Dial-in numbers: +41 91 610 56 00 (Europe) +44 203 059 58 62 (UK) +1 866 291 4166 (USA)
The live webcast, webcast replay and transcript, will be available at www.addextherapeutics.com. Addex Therapeutics (www.addextherapeutics.com) discovers and develops an emerging class of small molecule drugs, called allosteric modulators, which have the potential to be more specific and confer significant therapeutic advantages over conventional "orthosteric" small molecule or biological drugs. The Company uses its proprietary discovery platform to address receptors and other proteins that are recognized as attractive targets for modulation of important diseases with unmet medical needs. The Company’s two lead products are being investigated in Phase II clinical testing: dipraglurant (ADX48621, an mGluR5 negative allosteric modulator or NAM) is being developed by Addex to treat Parkinson’s disease levodopa-induced dyskinesia (PD-LID); and ADX71149 (mGluR2 positive allosteric modulator or PAM) is being developed by our partner Janssen Pharmaceuticals Inc. to treat schizophrenia.

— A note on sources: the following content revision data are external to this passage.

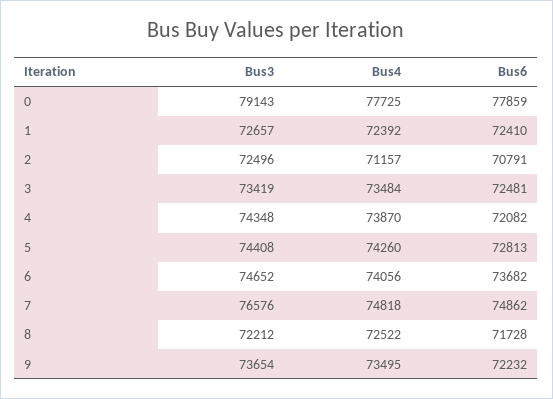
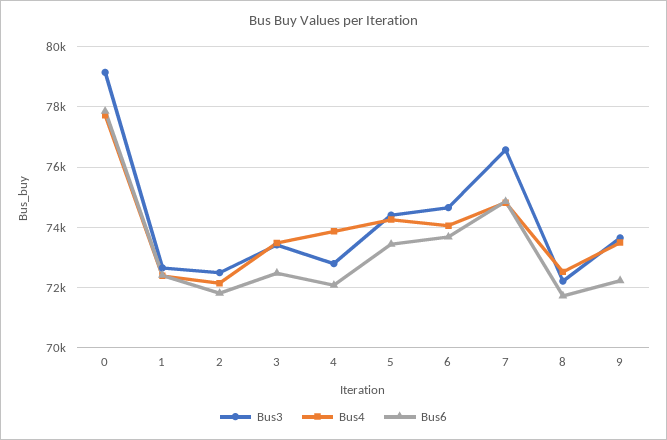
Bus4, 2: 71157 -> 72200
Bus6, 2: 70791 -> 71800
Bus3, 4: 74348 -> 72800
Bus6, 5: 72813 -> 73400

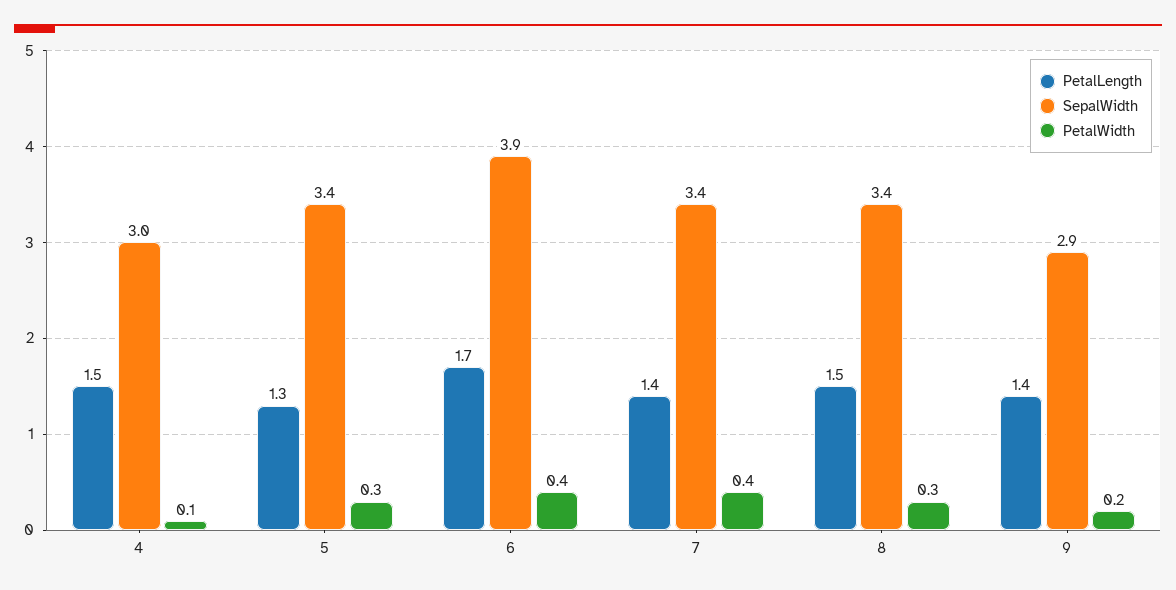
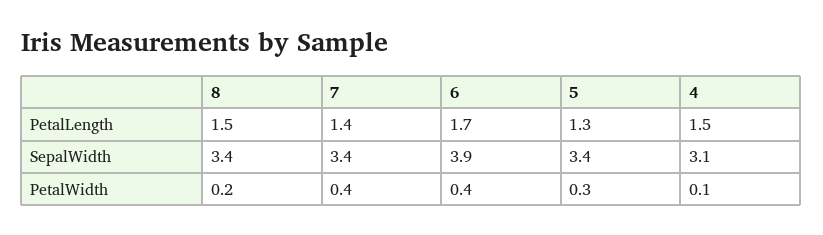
SepalWidth, 4: 3 -> 3.1
PetalWidth, 8: 0.3 -> 0.2
PetalLength, 9: 1.4 -> none
SepalWidth, 9: 2.9 -> none
PetalWidth, 9: 0.2 -> none

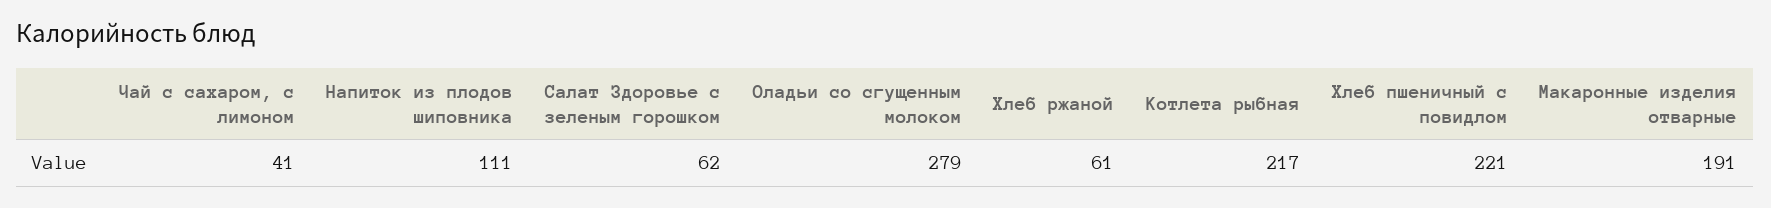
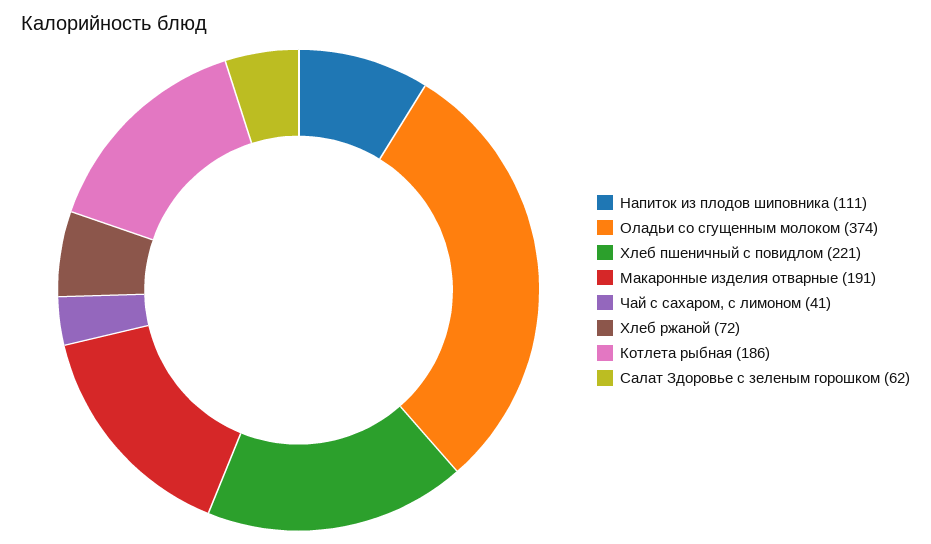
Оладьи со сгущенным молоком: 279 -> 374
Хлеб ржаной: 61 -> 72
Котлета рыбная: 217 -> 186

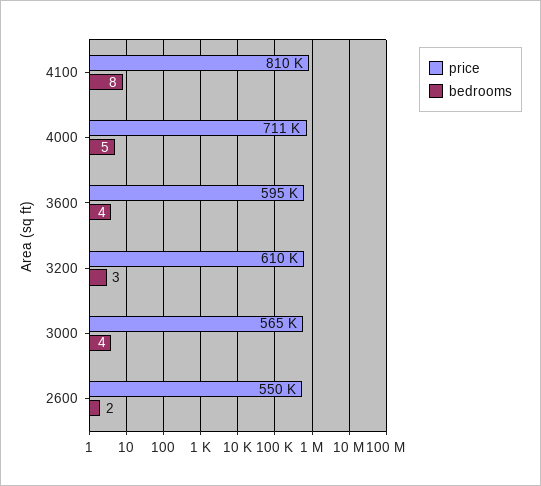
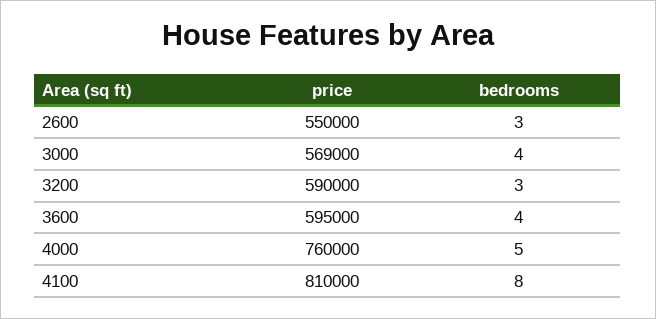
price, 4000: 711000 -> 760000
price, 3200: 610000 -> 590000
price, 3000: 565000 -> 569000
bedrooms, 2600: 2 -> 3

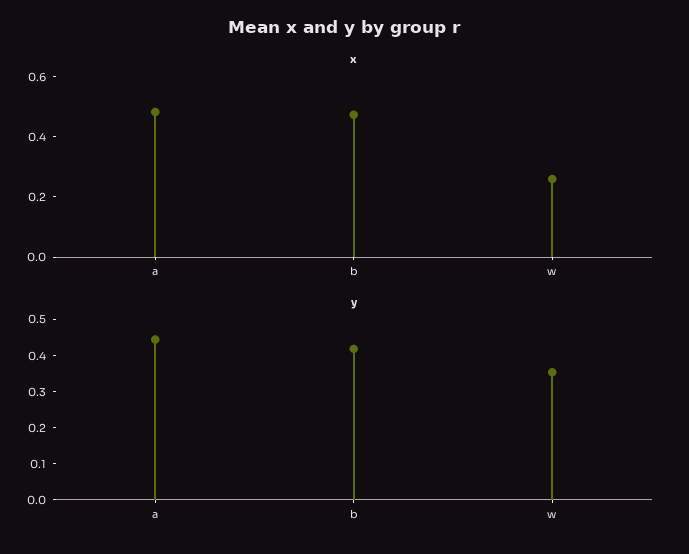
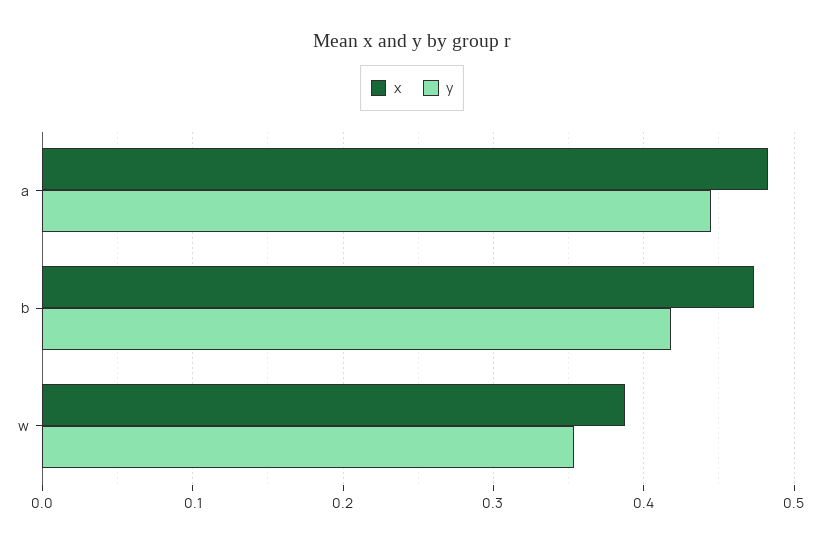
x, w: 0.25 -> 0.39

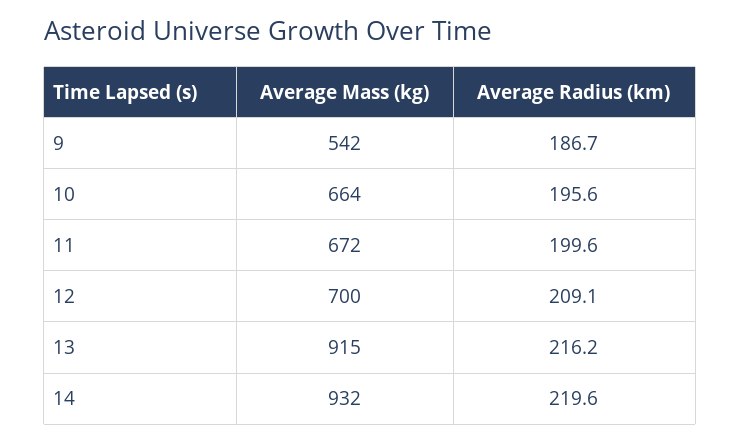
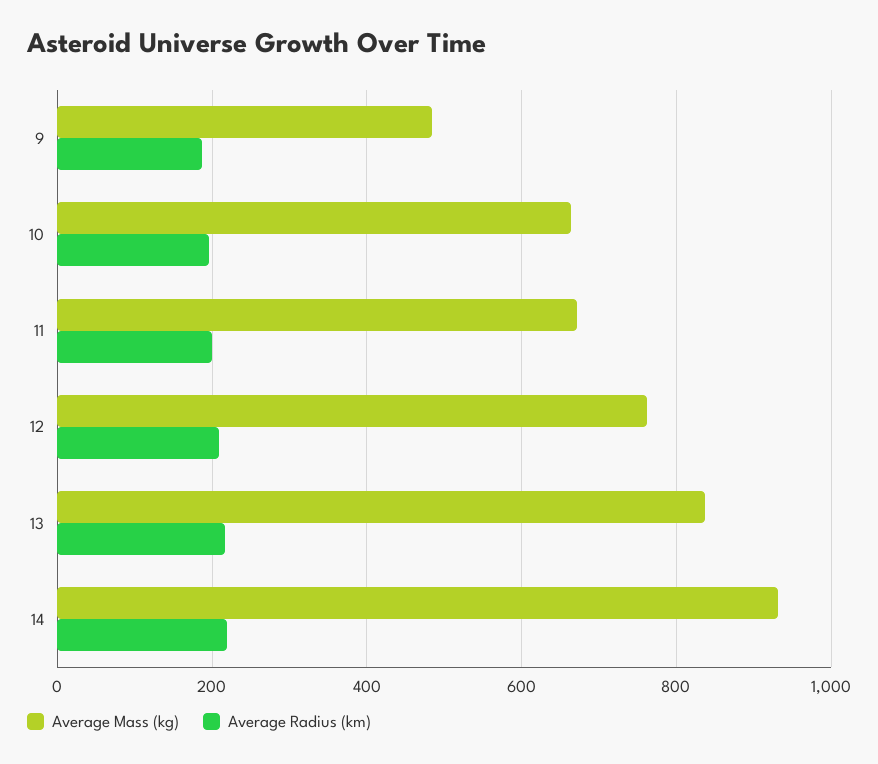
Average Mass (kg), 9: 542 -> 480
Average Mass (kg), 12: 700 -> 760
Average Mass (kg), 13: 915 -> 840

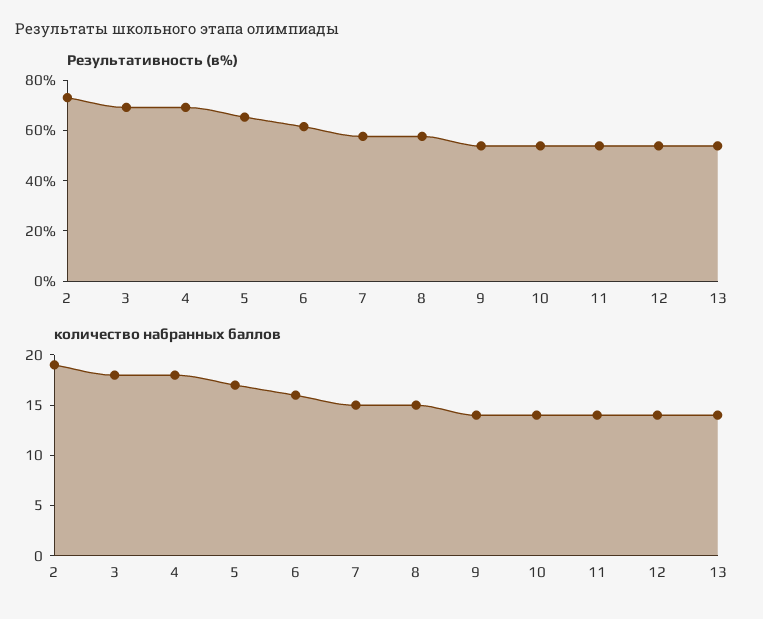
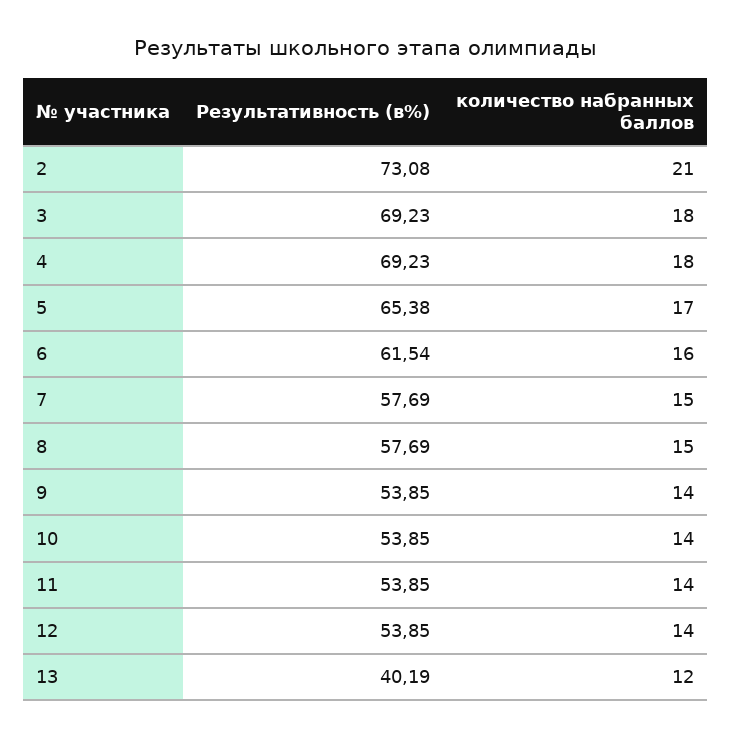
Результативность (в%), 13: 55 -> 40.19
количество набранных баллов, 2: 19 -> 21
количество набранных баллов, 13: 14 -> 12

Addex also is advancing several preclinical programs including: GABA-BR PAM for pain, overactive bladder and other disorders; mGluR4 PAM for Parkinson’s, anxiety and other diseases; GLP1R PAM for type 2 diabetes; mGluR2 NAM for treating Alzheimer’s disease and depression; and FSHR/LHR NAM for sex hormone dependent tumors & reproductive system disorders. In addition, Addex has discovery programs to identify allosteric modulators of: receptor tyrosine kinase (RTK) superfamily, including TrkB PAM for treating neurodegenerative diseases (e.g. Alzheimer’s, Parkinson’s and Huntington’s diseases); and TNF receptor superfamily, including TNFR1 NAM for inflammation (e.g. rheumatoid arthritis) and other diseases.